— REQUIRED ACTION —
Pull every line holding the word "conference" from the data below and copy it.

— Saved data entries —
- - - - -
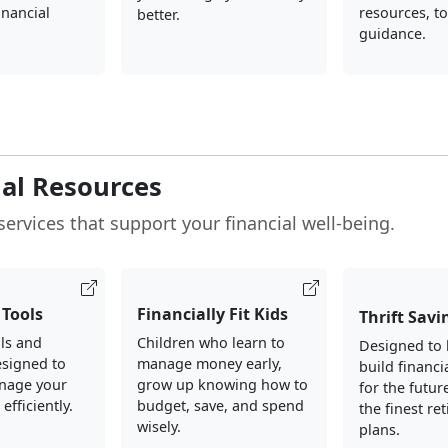
inancial
resources, to
better.
guidance.
ial Resources
services that support your financial well-being.
Tools
Financially Fit Kids
Thrift Savi
ols and
Children who learn to
Designed to 
esigned to
manage money early,
build financi
nage your
grow up knowing how to
for the futur
fficiently.
budget, save, and spend
the finest re
wisely.
plans.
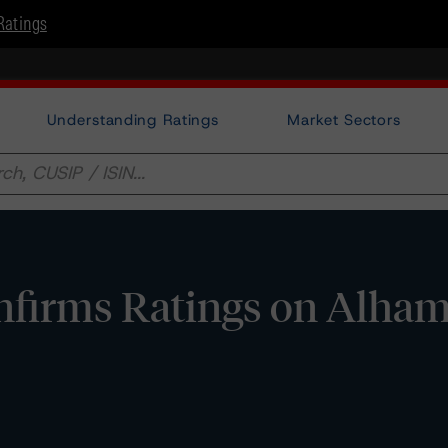
Ratings
Understanding Ratings
Market Sectors
nfirms Ratings on Alha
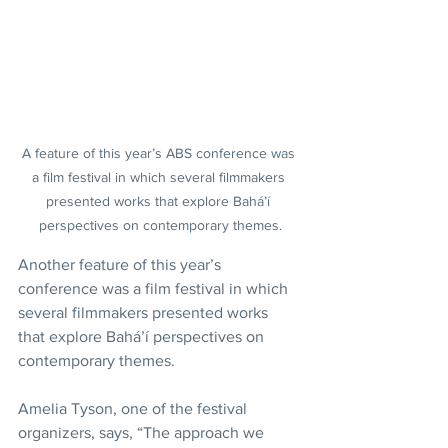
A feature of this year’s ABS conference was 
a film festival in which several filmmakers 
presented works that explore Bahá’í 
perspectives on contemporary themes.
Another feature of this year’s 
conference was a film festival in which 
several filmmakers presented works 
that explore Bahá’í perspectives on 
contemporary themes.
Amelia Tyson, one of the festival 
organizers, says, “The approach we 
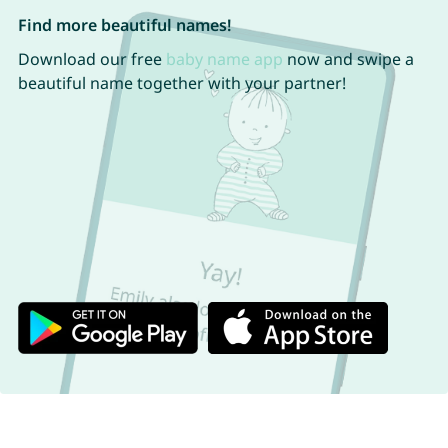
Find more beautiful names!
Download our free
baby name app
now and swipe a
beautiful name together with your partner!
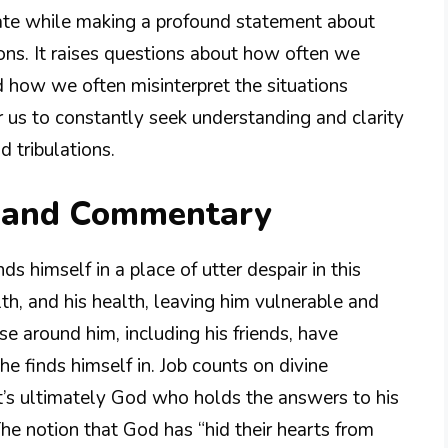
 fate while making a profound statement about
ions. It raises questions about how often we
 how we often misinterpret the situations
or us to constantly seek understanding and clarity
d tribulations.
n and Commentary
nds himself in a place of utter despair in this
lth, and his health, leaving him vulnerable and
ose around him, including his friends, have
he finds himself in. Job counts on divine
 it’s ultimately God who holds the answers to his
he notion that God has “hid their hearts from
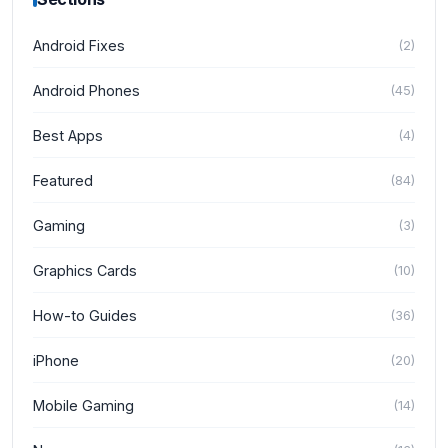
Android Fixes
(
2
)
Android Phones
(
45
)
Best Apps
(
4
)
Featured
(
84
)
Gaming
(
3
)
Graphics Cards
(
10
)
How-to Guides
(
36
)
iPhone
(
20
)
Mobile Gaming
(
14
)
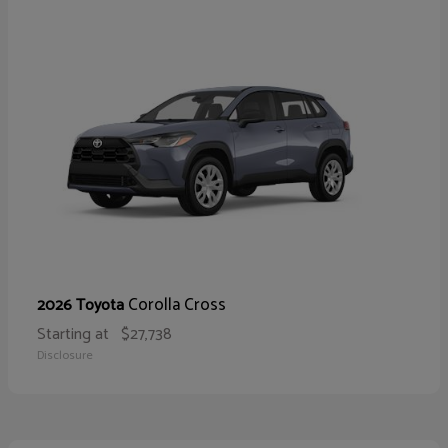
Corolla Cross
2026 Toyota
Starting at
$27,738
Disclosure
- - - - -
— EXERCISE RESPONSE —
A feature of this year’s ABS conference was 
conference was a film festival in which 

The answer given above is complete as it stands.